The 9thBB band was a sound to be heard, dogs howled and toddlers scared,
Marching forth to the beat of the drum, in military fashion spectators struck dumb.
First there was Toby, tenor trombone, with Beo on B-Flat he wasn’t alone,
High note of the cornet stitching the air, Davy playing along with poise and flair.
The instruments made one heck of a din, some held together with solder and tin,
All dinged and dented nobody cared, young lungs blew and horns blared.
But in the gas mantle’s mellow light, softly; Away In A Manger, Silent night,
Was heard in Belfast’s Holy Land, from under street lamps where we’d stand.
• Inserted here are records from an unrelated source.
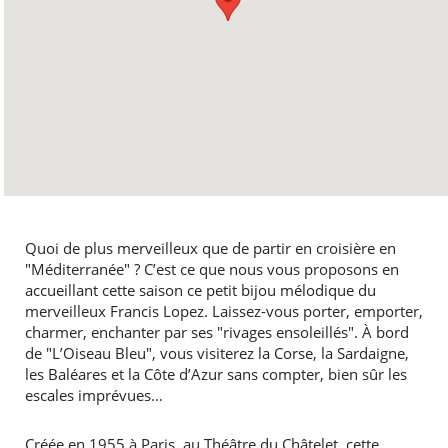
Quoi de plus merveilleux que de partir en croisière en
"Méditerranée" ? C’est ce que nous vous proposons en
accueillant cette saison ce petit bijou mélodique du
merveilleux Francis Lopez. Laissez-vous porter, emporter,
charmer, enchanter par ses "rivages ensoleillés". À bord
de "L’Oiseau Bleu", vous visiterez la Corse, la Sardaigne,
les Baléares et la Côte d’Azur sans compter, bien sûr les
escales imprévues…
Créée en 1955 à Paris, au Théâtre du Châtelet, cette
The big parade came around each year, along Fitzroy and Botanic the 9thwould steer,
To the grand ‘march past’ at the City Hall, Lord Mayor on the podium to oversee all.
Arthur Robinson sounding the measured beat, heard o’er the tramp of a thousand feet,
As side drums had spoke from days of yore, sadly that drum sets the pace no more.
Around the Hall we marched with pride, people lined the pavements on every side,
At the Cenotaph the order, ‘Eyes Right!’ then back to the music with all our might.
Into Bedford Street we’d wind our way, sun in our eyes, still blasting away,
As the sound ricocheted we played by ear, heading home with gusto and cheer.
Richard Williamson was a man to be proud, pleased as punch we had played so loud,
The march, ‘Our Director’ was really him, with us full of air and a lot more slim.
At the Old Boy’s Hall it was ‘God Save The Queen’, memories abiding of where we had been,
Our characters stamped for evermore, to always be carried within our core.